1 Introduction

3D multi-view video (MVV) has received a huge attention lately and is expected to quickly replace traditional 2D video in different applications. In multi-view video coding (MVC), the original video content is a group of video sequences captured for the same scene by multiple cameras simultaneously. 3D MVV sequences exhibit high inter-view correlations between views, in addition to the spatio-temporal correlations within each view. 3D MVV transmitted over wireless channel is always subject to random and burst errors. Due to the predictive coding structure of 3D MVV as shown in Fig. 1 [1], which utilizes intra and inter coded frames, errors could propagate to the subsequent frames and to the adjacent views and result in poor video quality [2]. It is not possible to retransmit all erroneous or lost packets due to delay constraints on real-time video transmission. Therefore, there is a need for post-processing error concealment (EC) methods at decoder.

Fig. 1
figure 1

Multi-view video coding prediction structure (MVC-PS) [1]

EC algorithms are recommended since they have the advantage of reducing the visual artifacts caused by channel errors or erasures without increasing the latency or requiring any difficult modifications in the encoder. They exploit advantage of intra-view and inter-view correlations to conceal erroneous packets or frames [3]. Also they are attractive as they neither require encoder changes nor they result in increasing the transmission delay or bit rate [4]. EC algorithms were proposed to protect mono-view videos or stereoscopic videos against transmission errors [511]; can be adopted to conceal erroneous frames in 3D MVV sequences. However, they are expected to be more efficient in concealing errors in 3D MVV sequences as they take the advantage of the inter-view correlations [12].

Most of motion and disparity matching techniques at encoder based EC algorithms at decoder [311], are block-by-block matching basis. These techniques reconstruct the lost Macro-Blocks (MBs) by employing the neighboring motion and disparity vectors which are obtained by block matching in encoder. In this work, we propose an adaptive EC algorithm that is based on pixel matching in the decoder. We exploit the spatio-temporal and interview correlations between frames and views; to estimate motion and disparity vectors using pixel-to-pixel matching based EC rather than block-based matching. The proposed adaptive EC algorithm introduces significantly better objective and subjective quality comparing to the previous techniques that are based on block-based matching EC methods. The rest of this paper is organized as follows: Sect. 2 presents the background of the prediction structure of MVVC and basic EC algorithms. Section 3 presents proposed EC algorithms for intra-frames and inter-frames, Sect. 4 describes our experimental simulation results and Sect. 5 concludes the paper.

+ + + + +

- **Work request**
Carry the introduction on error concealment for 3D multi-view video forward from its last sentence.

- **Data for analysis**
+ + + + +

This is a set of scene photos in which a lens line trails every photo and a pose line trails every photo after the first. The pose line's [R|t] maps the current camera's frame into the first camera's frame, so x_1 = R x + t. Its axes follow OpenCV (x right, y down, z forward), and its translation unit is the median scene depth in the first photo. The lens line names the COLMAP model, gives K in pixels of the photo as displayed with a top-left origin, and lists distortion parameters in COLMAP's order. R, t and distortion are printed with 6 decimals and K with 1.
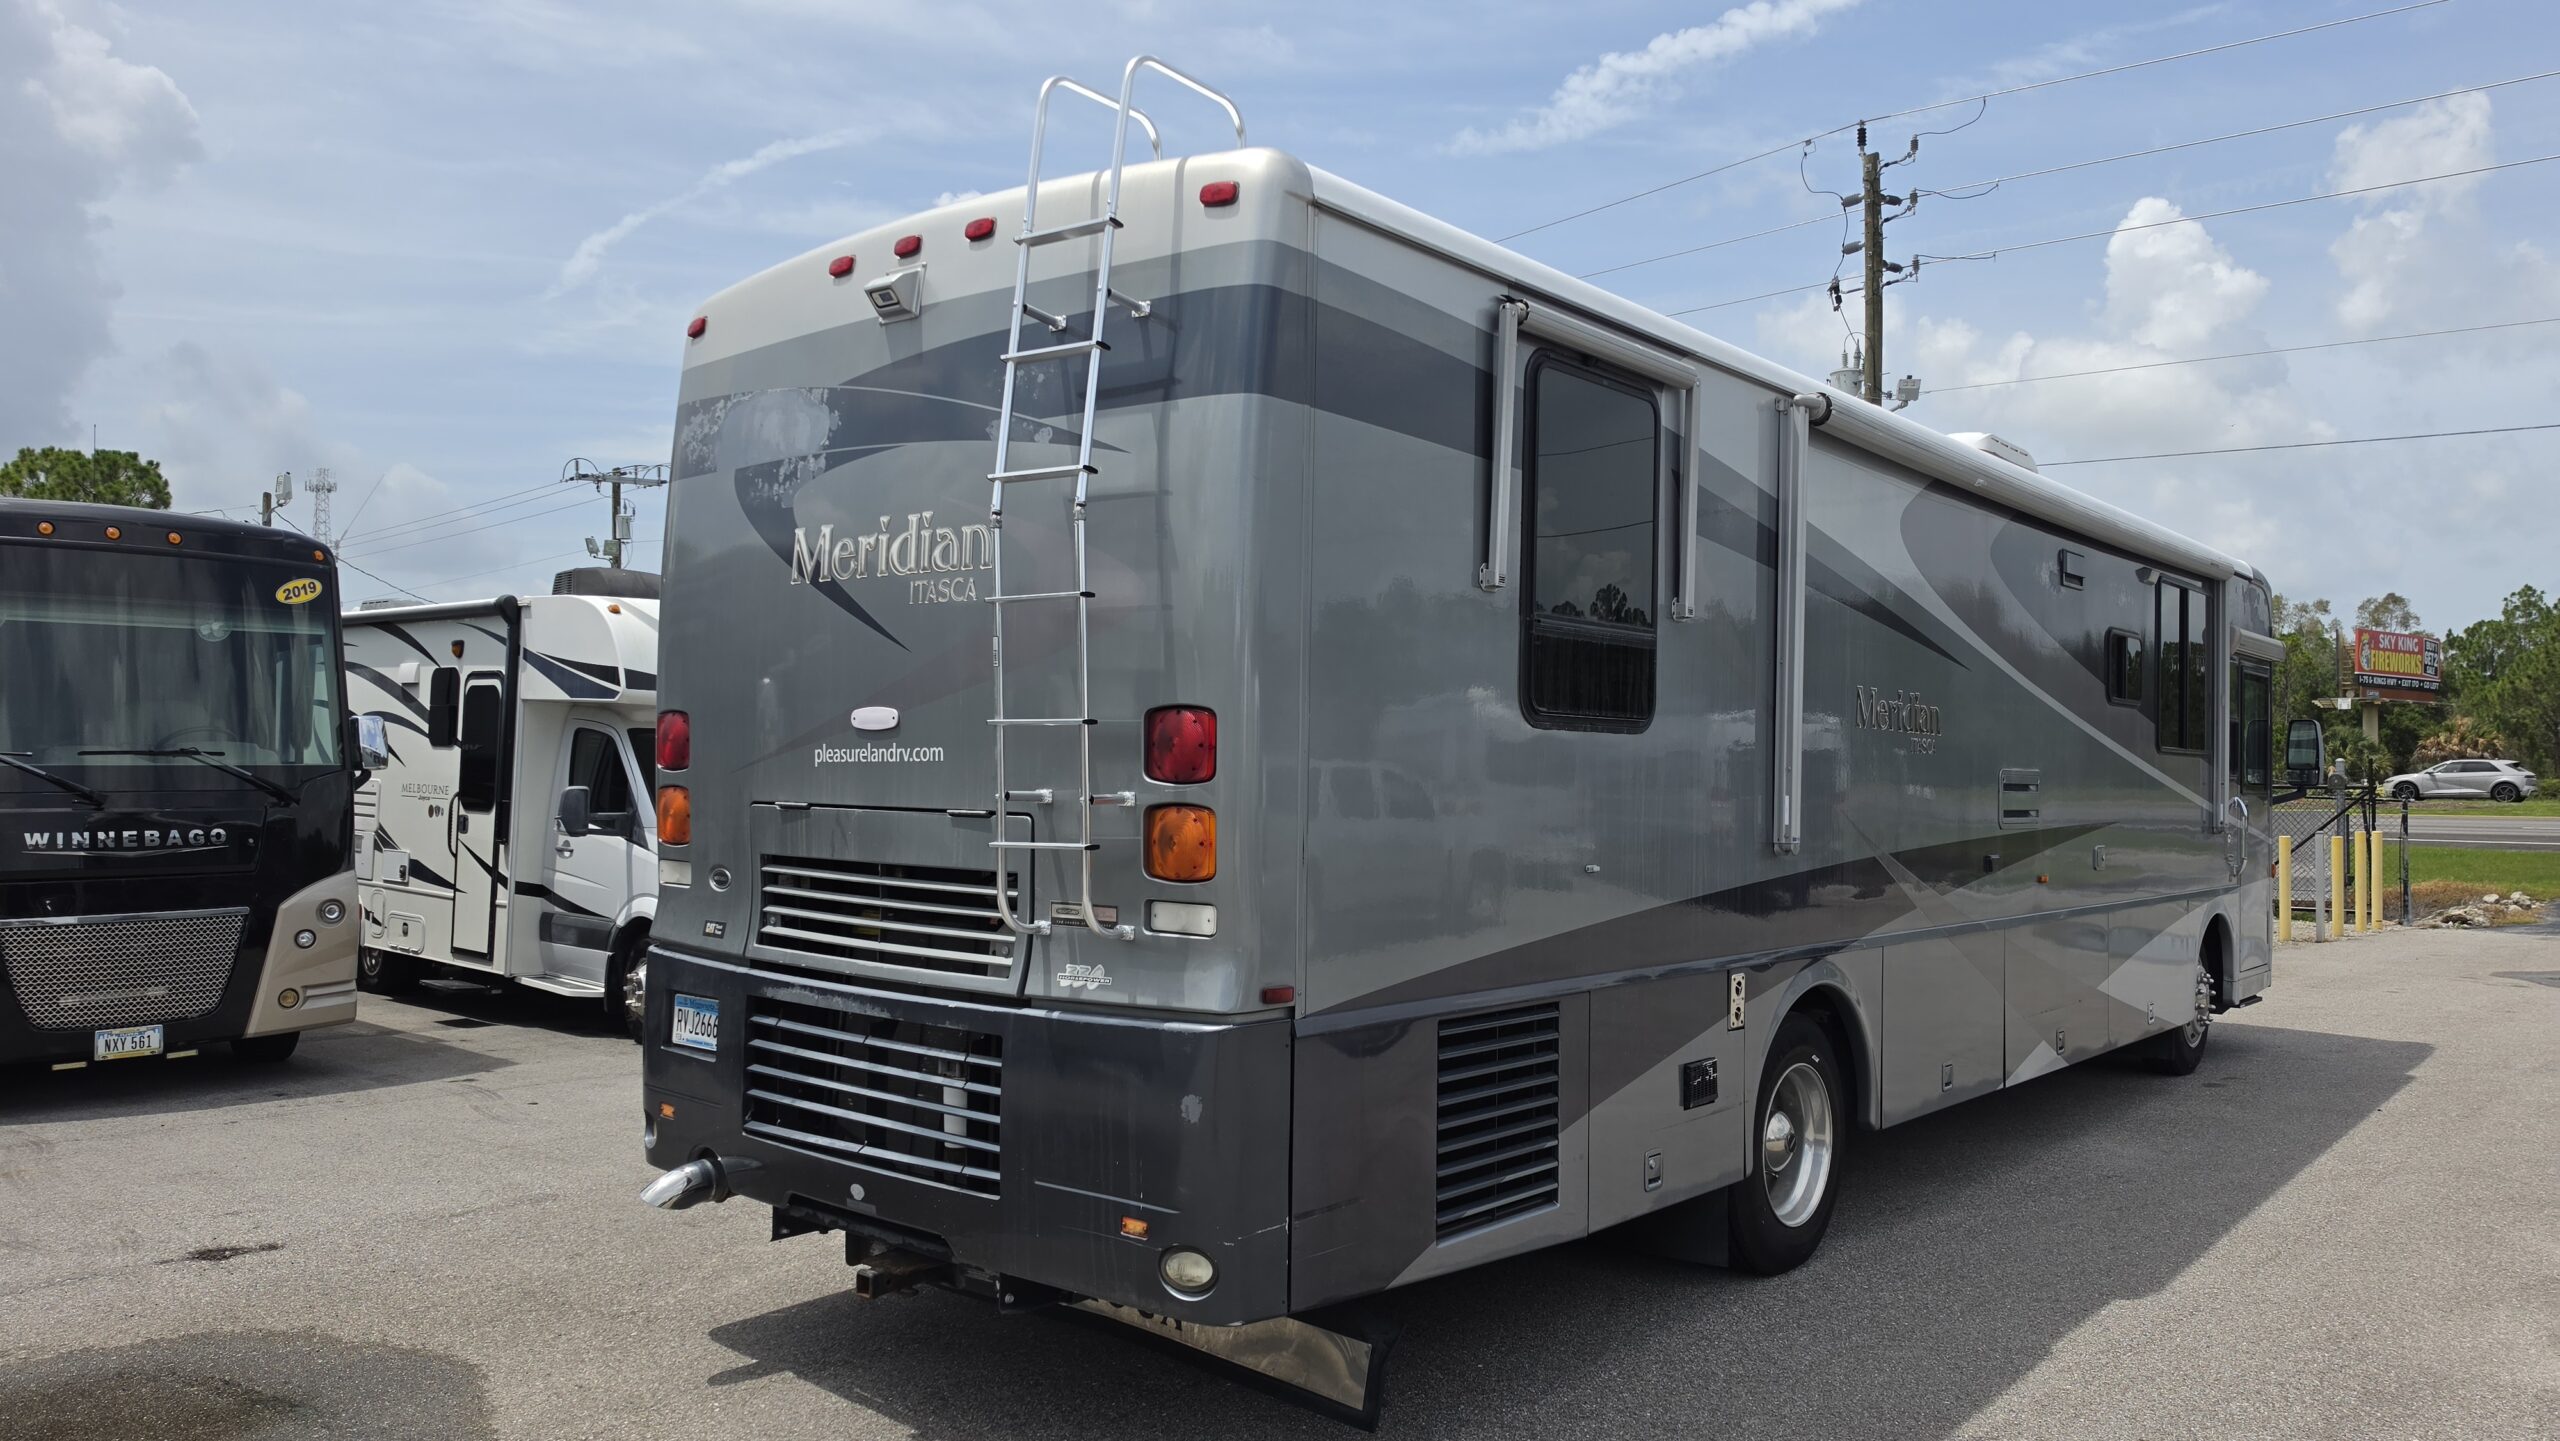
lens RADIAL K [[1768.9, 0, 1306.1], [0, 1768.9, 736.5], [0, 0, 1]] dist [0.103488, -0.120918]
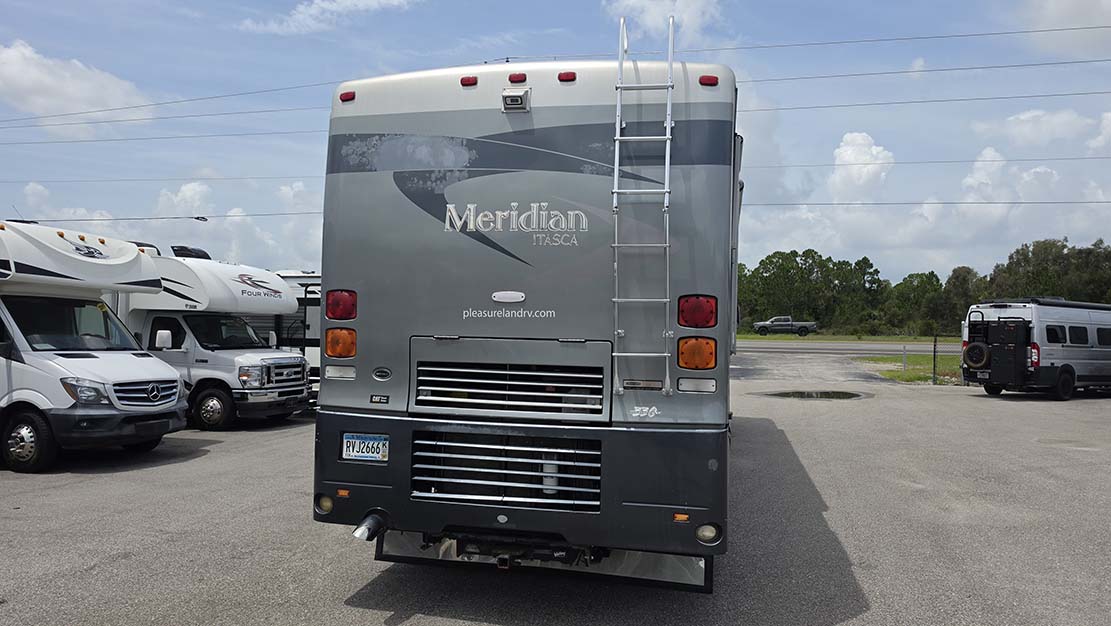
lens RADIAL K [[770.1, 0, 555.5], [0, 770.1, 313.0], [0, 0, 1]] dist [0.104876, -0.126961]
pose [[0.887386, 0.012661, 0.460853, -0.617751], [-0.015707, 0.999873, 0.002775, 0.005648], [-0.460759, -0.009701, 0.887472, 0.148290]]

+ + + + +

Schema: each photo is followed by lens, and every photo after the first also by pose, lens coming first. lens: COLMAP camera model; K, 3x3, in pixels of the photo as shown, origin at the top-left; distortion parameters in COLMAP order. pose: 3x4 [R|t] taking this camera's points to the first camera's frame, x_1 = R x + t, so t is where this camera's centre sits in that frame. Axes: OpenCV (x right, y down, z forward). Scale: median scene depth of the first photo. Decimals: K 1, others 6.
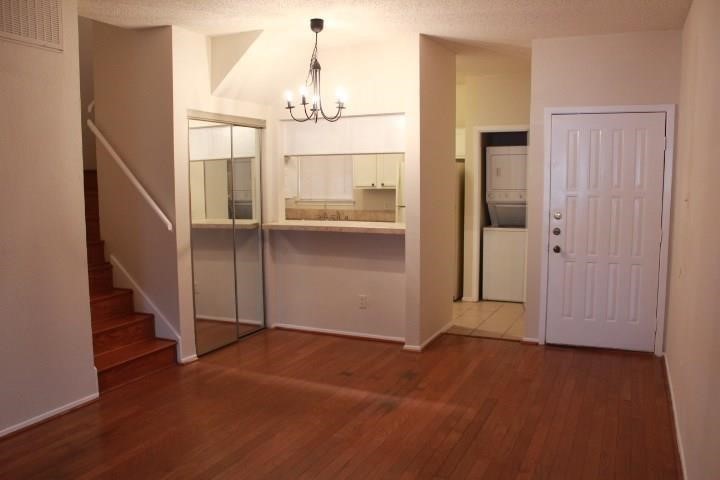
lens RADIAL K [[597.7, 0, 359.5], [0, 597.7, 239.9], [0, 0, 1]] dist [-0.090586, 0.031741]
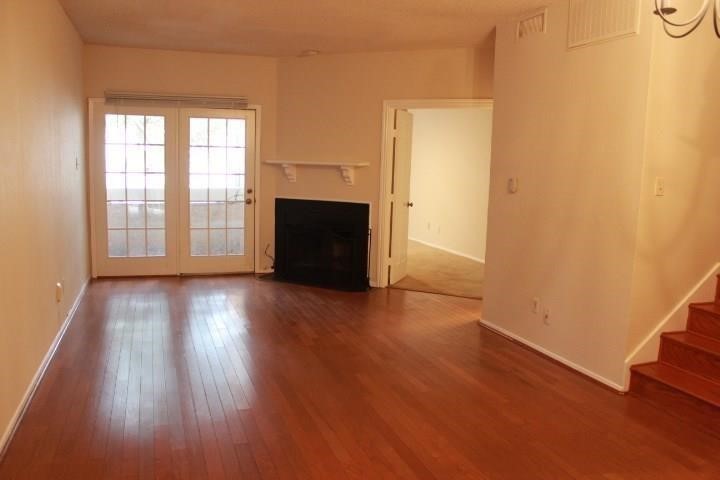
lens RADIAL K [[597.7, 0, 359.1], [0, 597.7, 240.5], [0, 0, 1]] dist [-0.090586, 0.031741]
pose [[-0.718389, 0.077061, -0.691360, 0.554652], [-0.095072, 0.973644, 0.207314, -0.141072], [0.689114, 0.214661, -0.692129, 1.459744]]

+ + + + +

- **Output for this exercise**
2 Backgrounds

2.1 Multi-view Video Coding Prediction Structure (MVC-PS)

Unlike H.264/AVC coding [13] based on 2D simulcast, a H.264/MVC coding offers high interview correlations between views in addition to spatio-temporal correlations within a view. Motion compensation prediction (MCP) and disparity compensation prediction (DCP) [9] can be exploited at the encoder for high 3D video compression efficiency as well as at the decoder for optimally EC mechanism. In MVC-PS as shown in Fig. 1, Motion Vectors (MVs) are calculated from MCP between frames in the same view and Disparity Vectors (DVs) are estimated from DCP between frames of adjacent views. Therefore each frame in MVC-PS can be predicted using different view frames and/or temporally adjacent frames.

MVC-PS shown in Fig. 1 is used in this paper for its effective performance. It represents a Group of Pictures (GOP) contains pictures at 8 different time; the horizontal axis outlines the temporal axis, whereas the vertical axis demonstrates different camera views. The first view So is encoded using only the temporal correlations based on MCP. The other even views S2, S4 and S6 are also encoded based on the temporal prediction (MCP), but their first frames are encoded using the inter-view prediction (DCP). In the odd views S1, S3 and S5, both the temporal and inter-view predictions (MCP+DCP) are jointly used to enhance compression efficiency. In this paper, we called the view according to its first key frame. So as shown in Fig. 1, So is I-view, the odd views (S1, S3 and S5) are B-views, and the even views (S2, S4, and S6) are P-views. The last view may be odd or even view depending on the proposed GOP-PS; here it is P-view.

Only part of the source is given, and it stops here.